• KEISLAMAN

Anak Durhaka Terancam Tak Masuk Surga, Ini Penjelasannya

Yahya Sukamdani | Kamis, 26/06/2025
Anak Durhaka Terancam Tak Masuk Surga, Ini Penjelasannya Ilustrasi anak marah kepada orang tua (Foto: AI)

Terasmuslim.com – Dalam ajaran Islam, kedudukan orang tua sangatlah mulia. Bahkan setelah perintah untuk menyembah Allah, Al-Qur`an langsung menyusul dengan seruan untuk berbuat baik kepada kedua orang tua. Maka tak heran, anak yang durhaka kepada orang tuanya mendapat ancaman serius, termasuk terhalang dari pintu surga.

Durhaka kepada orang tua termasuk dalam deretan dosa besar. Rasulullah ﷺ secara tegas menyebutkan bahwa perbuatan ini bisa menjauhkan seseorang dari rahmat Allah dan menyebabkan tidak masuk surga, jika tidak segera bertaubat.

“Tidak akan masuk surga orang yang durhaka kepada kedua orang tuanya,” demikian sabda Nabi Muhammad ﷺ yang diriwayatkan dalam hadis sahih oleh Imam Ahmad dan Abu Dawud.

Ancaman ini menunjukkan betapa seriusnya dosa durhaka kepada orang tua.
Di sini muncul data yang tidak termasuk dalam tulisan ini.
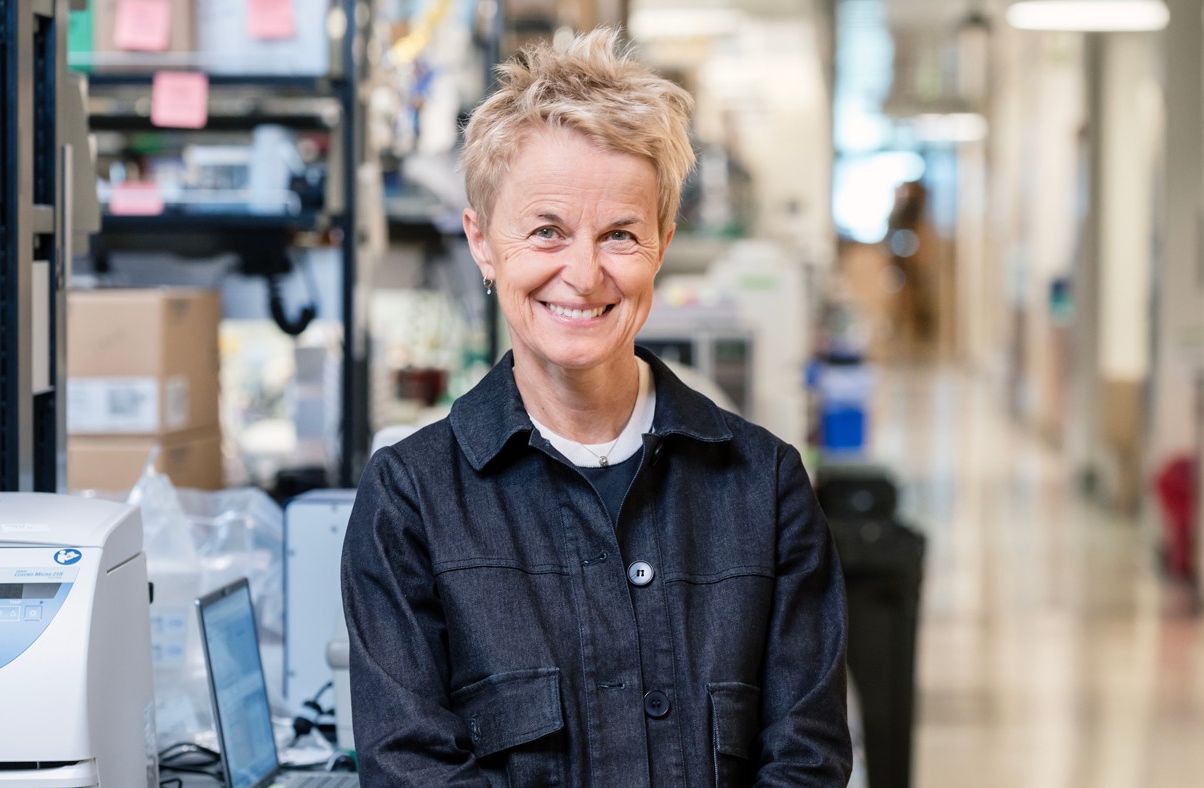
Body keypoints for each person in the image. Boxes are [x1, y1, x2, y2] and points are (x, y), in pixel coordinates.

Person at [342, 28, 851, 787]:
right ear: (482, 242)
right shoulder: (410, 503)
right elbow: (411, 768)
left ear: (663, 243)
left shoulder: (764, 487)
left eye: (620, 235)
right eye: (546, 231)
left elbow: (806, 761)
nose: (582, 275)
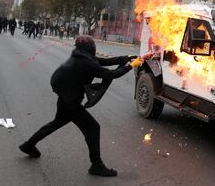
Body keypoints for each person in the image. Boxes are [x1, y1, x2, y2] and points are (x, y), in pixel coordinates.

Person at [19, 35, 143, 177]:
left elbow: (103, 61)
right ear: (90, 48)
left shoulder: (80, 57)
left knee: (56, 123)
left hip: (65, 99)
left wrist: (125, 58)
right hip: (71, 102)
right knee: (93, 127)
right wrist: (131, 66)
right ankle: (96, 165)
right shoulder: (85, 62)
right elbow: (111, 74)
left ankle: (28, 145)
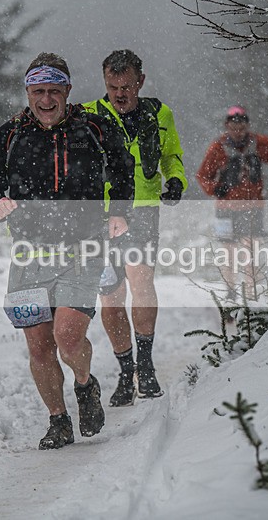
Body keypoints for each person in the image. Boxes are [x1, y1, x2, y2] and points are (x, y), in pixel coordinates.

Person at [0, 53, 135, 450]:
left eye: (53, 91)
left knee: (66, 336)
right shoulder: (11, 133)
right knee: (39, 345)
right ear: (28, 92)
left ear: (67, 91)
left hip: (84, 248)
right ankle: (58, 420)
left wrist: (118, 212)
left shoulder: (93, 127)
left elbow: (122, 167)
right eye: (37, 91)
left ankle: (85, 384)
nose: (45, 100)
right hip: (30, 254)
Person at [83, 50, 187, 407]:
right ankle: (126, 370)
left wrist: (175, 179)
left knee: (141, 280)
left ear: (140, 81)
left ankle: (146, 363)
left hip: (143, 208)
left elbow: (172, 155)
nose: (120, 94)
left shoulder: (160, 113)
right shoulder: (88, 116)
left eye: (126, 86)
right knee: (110, 294)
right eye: (113, 87)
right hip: (101, 212)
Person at [196, 105, 268, 301]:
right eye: (233, 128)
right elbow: (203, 175)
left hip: (253, 207)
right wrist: (214, 188)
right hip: (225, 209)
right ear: (226, 126)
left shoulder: (259, 143)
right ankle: (230, 292)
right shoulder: (218, 147)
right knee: (228, 252)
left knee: (251, 253)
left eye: (241, 128)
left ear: (247, 126)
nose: (238, 132)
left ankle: (251, 294)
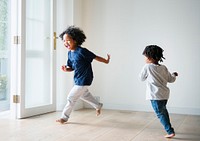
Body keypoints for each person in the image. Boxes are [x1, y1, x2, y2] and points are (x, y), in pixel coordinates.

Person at [56, 25, 110, 124]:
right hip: (78, 79)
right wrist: (66, 69)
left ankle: (64, 117)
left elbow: (95, 57)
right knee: (84, 95)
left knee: (71, 98)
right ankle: (98, 105)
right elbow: (72, 67)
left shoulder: (82, 51)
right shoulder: (70, 53)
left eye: (68, 40)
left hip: (85, 78)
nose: (65, 43)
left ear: (75, 40)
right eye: (64, 41)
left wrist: (106, 61)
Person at [139, 45, 178, 138]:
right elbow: (171, 79)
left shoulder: (147, 67)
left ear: (149, 57)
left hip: (155, 95)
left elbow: (141, 78)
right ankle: (169, 128)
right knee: (163, 111)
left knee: (160, 113)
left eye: (145, 57)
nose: (145, 59)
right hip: (164, 95)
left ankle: (170, 131)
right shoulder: (163, 67)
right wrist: (174, 75)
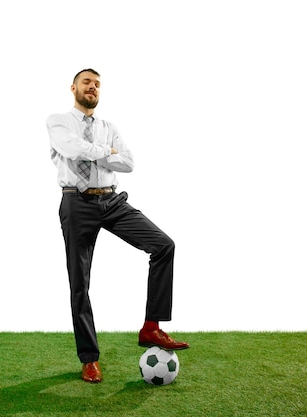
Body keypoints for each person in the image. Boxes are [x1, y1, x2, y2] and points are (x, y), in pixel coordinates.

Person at [46, 68, 189, 383]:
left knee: (163, 245)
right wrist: (106, 153)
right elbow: (71, 149)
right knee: (80, 283)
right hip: (76, 203)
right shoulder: (58, 121)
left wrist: (101, 154)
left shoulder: (109, 127)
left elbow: (129, 163)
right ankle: (89, 358)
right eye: (87, 82)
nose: (93, 88)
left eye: (97, 84)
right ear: (73, 88)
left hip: (112, 201)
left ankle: (151, 327)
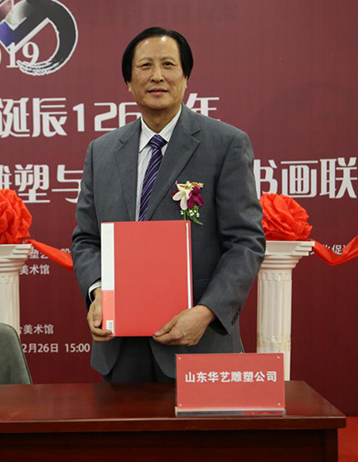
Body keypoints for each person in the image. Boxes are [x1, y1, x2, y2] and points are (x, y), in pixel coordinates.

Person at [72, 27, 266, 383]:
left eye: (168, 65)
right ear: (128, 82)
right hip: (120, 349)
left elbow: (245, 243)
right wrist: (99, 293)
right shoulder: (102, 151)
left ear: (186, 77)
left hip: (198, 344)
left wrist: (206, 312)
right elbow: (85, 239)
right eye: (145, 66)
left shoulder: (226, 144)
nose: (157, 76)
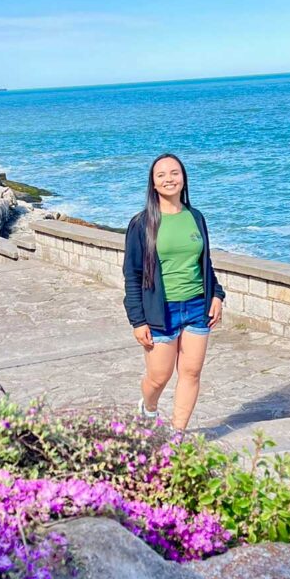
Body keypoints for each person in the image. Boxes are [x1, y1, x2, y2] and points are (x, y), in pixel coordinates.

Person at [122, 152, 225, 432]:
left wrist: (217, 294)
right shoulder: (141, 223)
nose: (169, 179)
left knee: (191, 372)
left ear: (183, 178)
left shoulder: (196, 217)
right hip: (160, 311)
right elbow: (132, 275)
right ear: (153, 184)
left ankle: (176, 437)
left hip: (196, 307)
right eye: (162, 175)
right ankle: (148, 408)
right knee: (159, 376)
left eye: (174, 173)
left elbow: (204, 262)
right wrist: (138, 320)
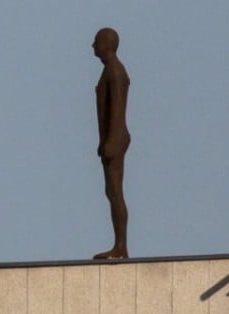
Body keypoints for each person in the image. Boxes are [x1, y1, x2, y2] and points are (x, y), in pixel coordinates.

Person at [92, 27, 131, 259]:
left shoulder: (115, 71)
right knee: (112, 191)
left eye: (96, 41)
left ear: (105, 45)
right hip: (111, 138)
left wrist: (111, 141)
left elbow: (116, 109)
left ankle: (120, 246)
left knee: (115, 191)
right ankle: (119, 244)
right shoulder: (111, 70)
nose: (93, 46)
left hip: (115, 138)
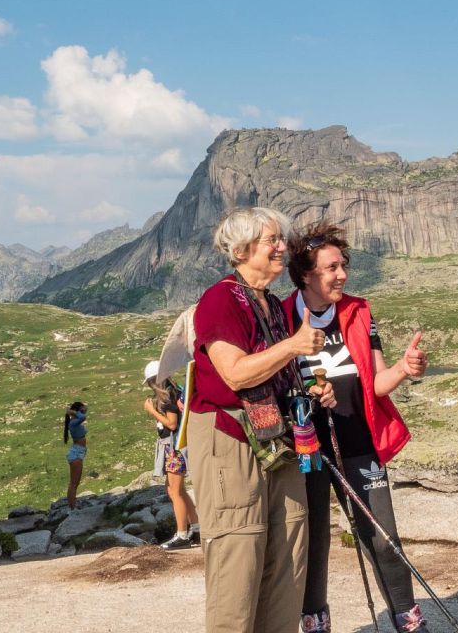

Dalam Al-Qur’an surat Al-Isra ayat 23, Allah ﷻ berfirman, “Dan Tuhanmu telah memerintahkan agar kamu jangan menyembah selain Dia dan hendaklah berbuat baik kepada ibu bapak.” Ayat ini meletakkan kebaikan kepada orang tua sejajar dengan tauhid.

Bentuk kedurhakaan tidak hanya dalam sikap kasar secara terang-terangan. Membentak, mengeluh, bersikap acuh, tidak menaati perintah selama bukan maksiat, bahkan meremehkan atau menyimpan kebencian dalam hati terhadap orang tua juga bisa tergolong durhaka.

Namun Islam juga membuka pintu tobat selebar-lebarnya. Selama seseorang masih hidup dan belum sampai ajalnya, Allah masih memberikan kesempatan untuk menebus kesalahan dengan tobat yang sungguh-sungguh. Rasulullah ﷺ bersabda, “Sesungguhnya Allah menerima tobat seorang hamba selama ruh belum sampai di tenggorokan.” (HR. Tirmidzi)

Langkah penting dalam bertaubat dari kedurhakaan adalah meminta maaf langsung kepada orang tua, menunjukkan penyesalan, serta memperbaiki sikap dan hubungan yang telah rusak. Jika orang tua telah wafat, anak tetap bisa berbuat baik melalui doa, sedekah atas nama mereka, dan menjalin silaturahmi dengan keluarga serta sahabat orang tua.

Islam menempatkan birrul walidain berbuat baik kepada orang tua sebagai amalan yang sangat besar nilainya. Karena itu, menjaga hubungan baik dengan orang tua bukan hanya soal adab, tetapi juga menjadi kunci surga bagi setiap anak.